> _WHAT IS BEING ASKED_:
In the copy, keep every record exact and leave out all images.

START MATERIAL PROVIDED

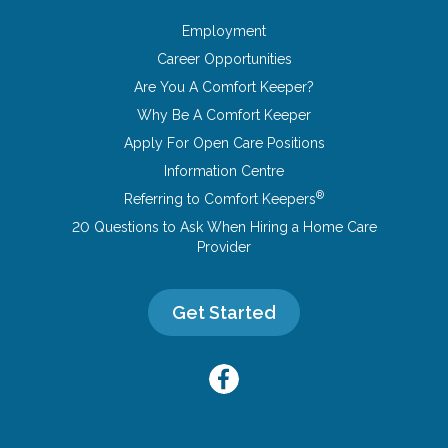
Employment
Career Opportunities
Are You A Comfort Keeper?
Why Be A Comfort Keeper
Apply For Open Care Positions
Information Centre
®
Referring to Comfort Keepers
20 Questions to Ask When Hiring a Home Care
Provider
Get Started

END MATERIAL PROVIDED

> _EXERCISE ANSWER_:
Employment
Career Opportunities
Are You A Comfort Keeper?
Why Be A Comfort Keeper
Apply For Open Care Positions
Information Centre
®
Referring to Comfort Keepers
20 Questions to Ask When Hiring a Home Care
Provider
Get Started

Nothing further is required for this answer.